Six new food stations and bars will open this month at the Heilman Dining Center, Glen Pruden, executive chef at the dining hall, said.
The new choices are a ramen station, a burrito station, an artisan grilled cheese station, a revamped Indian bar, a chicken wing bar and a Philly sub bar, Pruden said.
Pruden, who has worked at the university for 35 years, said the difference between the stations and the bars is the way the food is served. Stations have food that is prepared fresh and customized for each person, and bars are self-serve.
The other difference between the two terms is how often the food appears in the dining hall. Pruden said the stations would rotate with the Mongolian grill on a weekly menu system. The bars will change daily and will reappear every three days. For example, the Indian bar will be offered for lunch and dinner on Monday, and then again on Thursday.
“This system has been set up in response to the students’ requests for more variety, so that when we put something out, the options will change more frequently,” Pruden said.
Sophomore Will Robertson said: “It’s really nice that there is going to be more change. It can get pretty monotonous eating the same thing every day, so I’m glad there are going to be more options.”

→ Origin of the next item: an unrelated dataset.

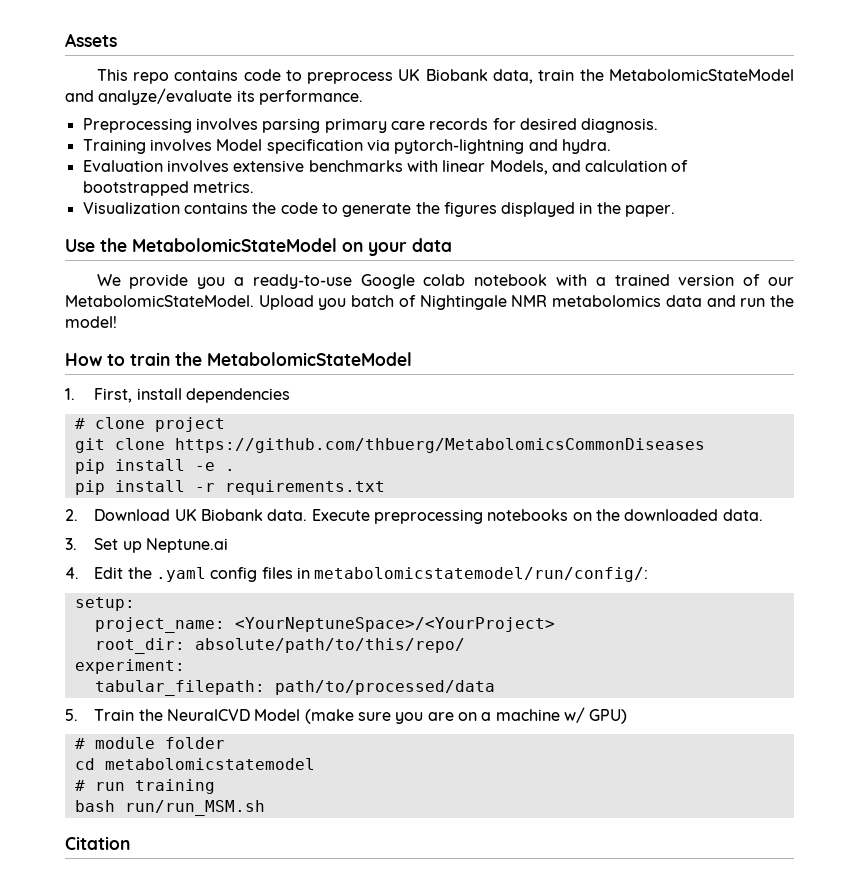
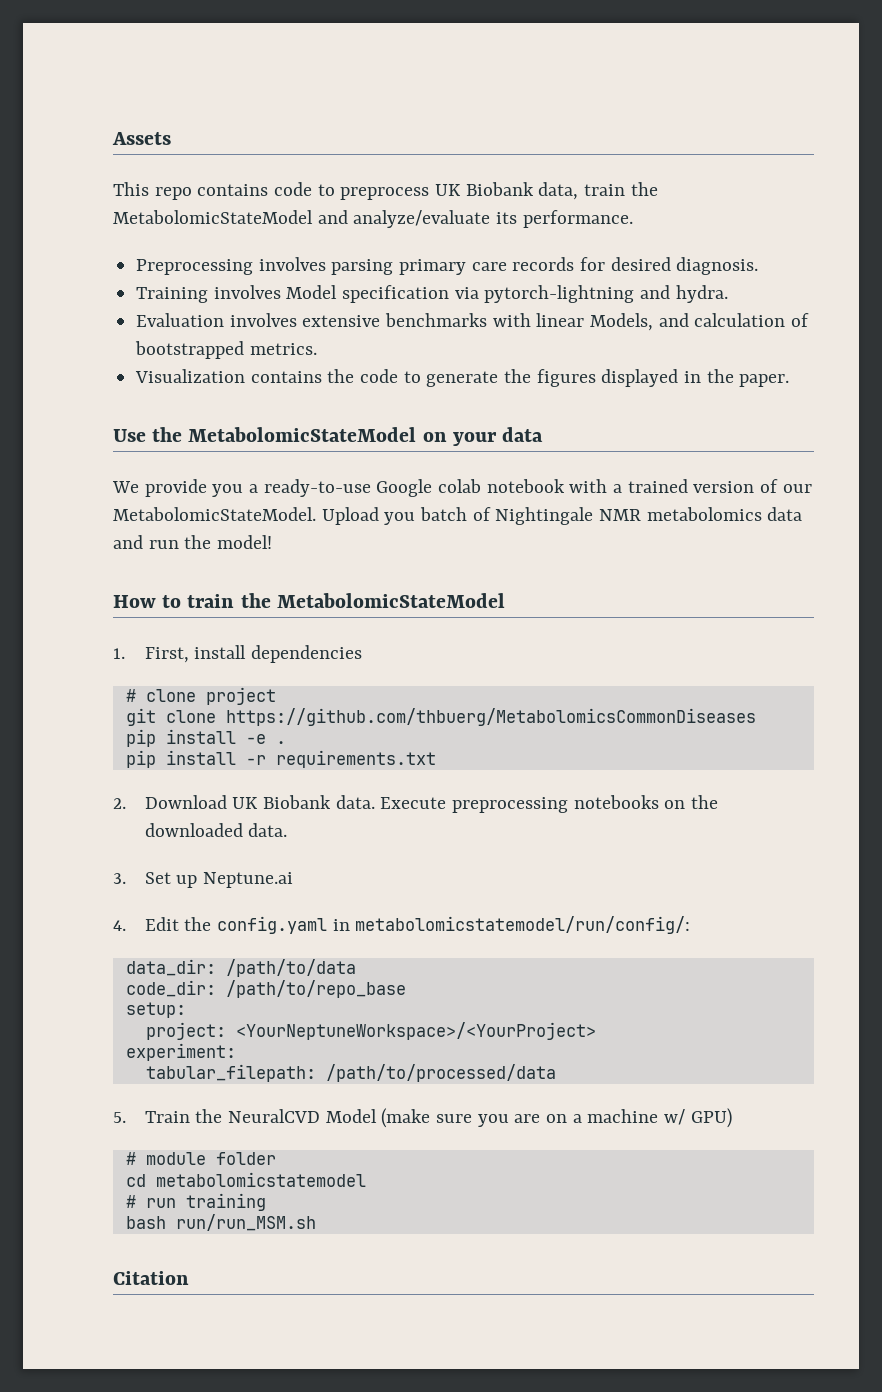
[155,567,293,582] .yaml config files -> [216,916,327,934] config.yaml
[74,597,135,611] [94,617,555,633] [94,638,465,654] setup: // project_name: <YourNeptuneSpace>/<YourProject> // root_dir: absolute/path/to/this/repo/ -> [125,959,356,977] [125,980,406,998] [125,1002,186,1018] [145,1022,596,1040] data_dir: /path/to/data // code_dir: /path/to/repo_base // setup: // project: <YourNeptuneWorkspace>/<YourProject>
[274,680,495,695] path/to/processed/data -> [325,1064,556,1082] /path/to/processed/data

The ramen station will be similar to the dining hall’s pho noodle station, but with an upgrade. “Ramen has the stereotype of being a cheap meal for college kids,” Pruden said. “I was not thrilled with that, so these are not your instant ramen noodles.”
Pruden said the dining hall had been working with Ariake U.S.A. Inc., a company based in Harrisonburg, Va., that started in Japan as an exporter of authentic ingredients. The noodles that the dining hall will be using are fresh; they are made from wheat and then frozen, as opposed to the common, dried variety, Pruden said.
To avoid long lines and confusion identifying a person’s order, the stations will adopt a number system.
Pruden said that Richmond was one of the few colleges on the East Coast that had started serving ramen, as it was a “new concept to college dining.” Pruden said the college dining business was setting trends off campus, as well. “When we first started out with the Vietnamese pho noodle concept, the idea was not well known. Now you can find these noodles everywhere.”
Student input has been the impetus for making the changes, Pruden said. The “Text and Tell” feature allows students to send ideas to the dining hall staff and request the changes the students wish to see. After reading the responses, the staff begins to accumulate the data and starts working on the feasible upgrades.
The burrito station has four options: The Ancho Normal, the Pinto Fiesta, the Hog Wild and the Super Vegetarian.
And similarly to the ramen station, diners can create their own burritos by choosing a white or wheat tortilla, meats and vegetables and sides of salsa, guacamole or sour cream. In addition, any burrito can be made into a burrito bowl, Pruden said, by using every ingredient but the tortilla.
Junior Chiara Apici said, “The burrito station looks so good, but the line is always so long that I haven’t had time to wait and try it yet.”
The artisan grilled cheese station will offer specialty sandwiches, which will be cooked on the Mongolian grill and covered by a numbered lid to create an “oven” to help melt the cheese.
Pre-created options are the Mushroom Melt, the Peter Piper’s Purple Pepper, the Mexican Jack Melt and the Swiss and Sour Swine, Pruden said. A ‘create your own’ option is also available.
The Indian bar has been brought back by student request, Pruden said. Vegetable bhajiis, which are vegetables that are battered in a spicy flour and then fried, (similar to tempura) will be present, along with naan bread and poppadoms, which are thin and cracker-like, cardamom spiced rice, madras chicken, channa masala (a chickpea dish), chicken tikka masala and chicken saag. Junior Miki Doan said she was looking forward to this updated version, especially the vegetarian options, since she said she had not seen them before.
The chicken wing bar will offer four flavorings: honey-stung, chipotle barbeque, traditional buffalo and an “insane hot” option, Pruden said.
The Philly sub bar will have grilled Philly steak, chicken or seitan, which is a wheat-derived meat option for vegetarians, Pruden said. Students can then top their meat with Philly cheese sauce, grilled peppers and onions and then assemble the sandwich on rolls.
The planning for the new stations and bars began about a year ago, Pruden said. Between determining product availability and affordability, scheduling meetings with vendors, implementing new equipment and training employees, the staff is always preparing for the next semester. “I already have ideas running through my head for next September,” Pruden said.
“We serve between 24,000 and 27,000 meals a week,” he said. “The great thing about being in the college dining business is that we have the ability to try new concepts, which from my perspective, we needed. It’s important for us to be on the front side. We want to set food trends.”